Well, the work on Fourth Avenue has finished but that's the only thing true about the previous sentence
The $400,000 conversion of Fourth Avenue from a three-lane one-way street to a two-lane two-way street from Winnipeg to Queensway opened to traffic Monday, although with lots of signs, posts and other cautionary signals to help drivers get used to the change.
There's nothing inherently wrong with spending money on a downtown street to help beautify the city core, make it safer for pedestrians and encourage more shoppers but the problem with Fourth Avenue was that there was no problem with it at all. The only folks who seemed against the one-way east-heading downtown throughfare were hired consultants, city planners and the Downtown Business Improvement Association.
It's the job of the DBIA to support any measure that encourages downtown activity in the form of free on-street parking, slower traffic and more pedestrians, all in the hopes that it will entice residents to do their business and shopping in the city centre. But just because the DBIA wants something for downtown doesn't mean it's the best thing for the entire city and its residents.
The idea of changing Fourth Avenue back to a two-way street was like a bad cold that just hung around forever and wouldn't go away. It first came up in 2007 when the city hired a consultant to do a study about parking and transportation issues downtown. Since no one in Prince George actually knows anything (apparently, UNBC and CNC are training factories to crank out students, not places where faculty actually understand stuff), hiring outside consultants to tell all of the ignorant ignoramuses who live here what to do is the way to go. Since Opus Hamilton said Second and Fourth Avenue were a problem, that must be the case and now the city's planning department and city council had a previously unidentified problem that needed fixing.
From there, it migrated to a wish list from the Mayor's Task Force for a Better Downtown in 2009 and then more discussions in 2011 about converting the two one-way streets downtown back to two-way traffic with the help of roundabouts.
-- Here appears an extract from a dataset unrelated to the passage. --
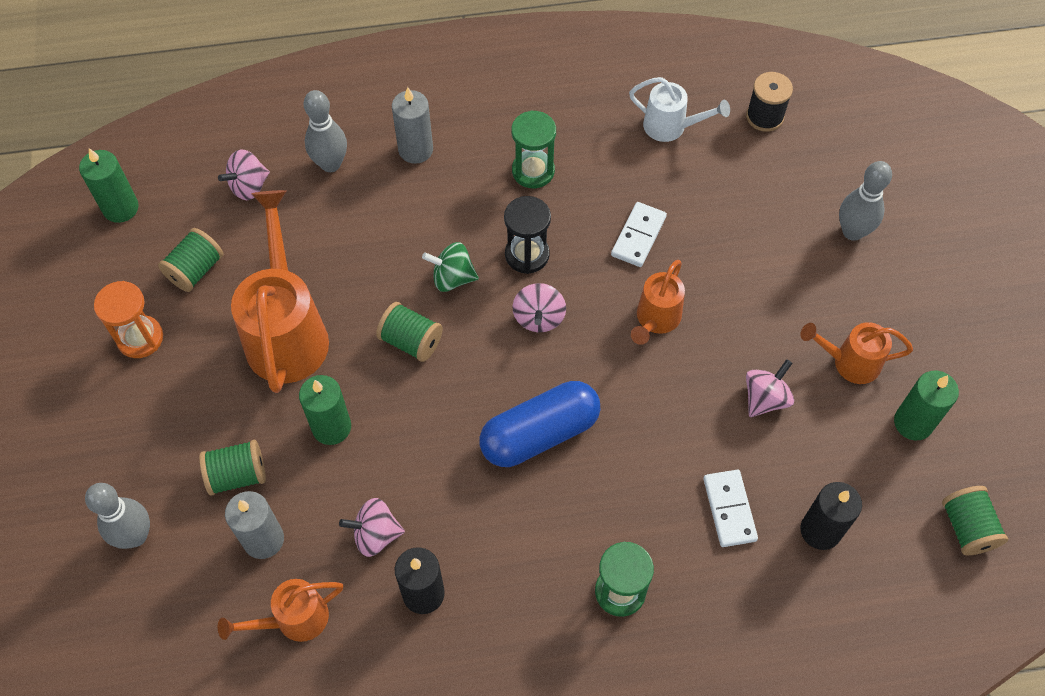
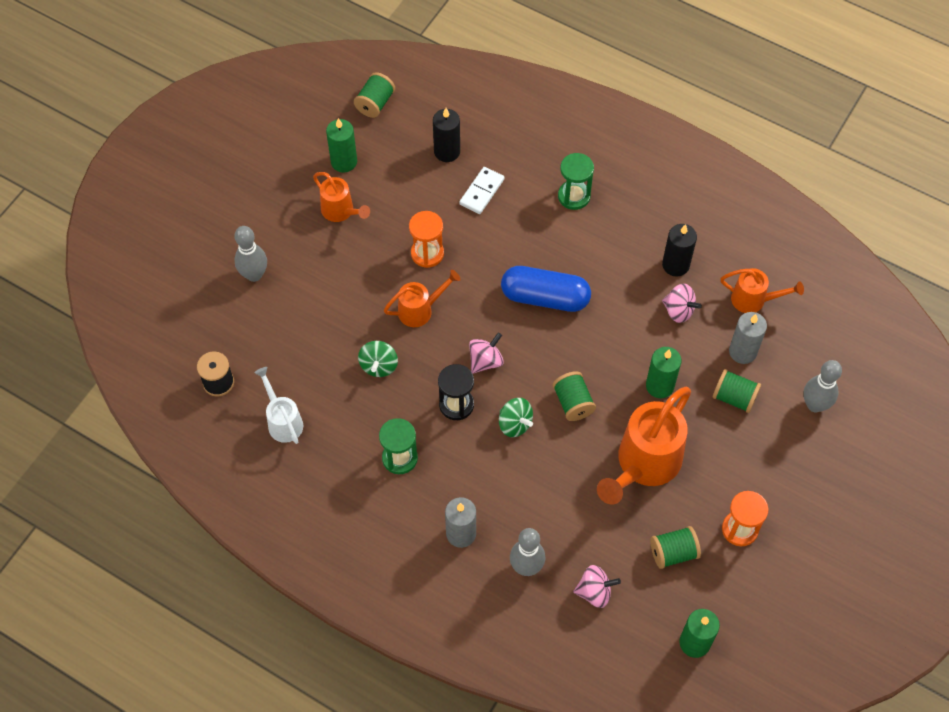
camera: 140 degrees left, 0 degrees up
(638, 236) = (379, 366): white domino -> green spinning top
(712, 386) = (427, 253): none -> orange hourglass
(765, 398) = (406, 227): pink spinning top -> none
Finally the decision was made to go ahead to change Fourth Avenue back to two-way traffic but keep Second Avenue the same for now. Yet outside of hunches and good feelings that doing something, anything, had to be better than what was there before, there seemed to be little data or other evidence to actually show that the one-way Fourth Avenue was an unsafe speedway that was bad for business or that a two-way Fourth Avenue would fix problems that nobody really knew for sure were actual problems.
The only justification seemed to be that making Fourth Avenue like Third Avenue would be better. For starters, on what evidence is that assumption based? And secondly, that makes Third Avenue sound like heaven on earth, which is certainly not the case. Groop Gallery, Northern Hardware, North 54, White Goose Bistro, Evergreen Pharmacy, Home Work and Nancy O's share Third Avenue -- and the back alley behind - with a street population that causes as many problems as these landmark Third Avenue businesses attract customers.
It's these businesses, and others like them, that give Third Avenue its character, not the brick work, the trees or the slower traffic. Fourth Avenue already has its charm and its excellent boutique shops. More stores and restaurants with the same unique offerings and experiences is what will build on that reputation and attract more residents, not altered traffic flow and intersections with lovely bricks in them.
There are other pieces of downtown infrastructure - Four Seasons Pool and the library, to name just two - that could have used a $400,000 shot to the arm more than Fourth Avenue and could have provided better justification for the likely returns on investment.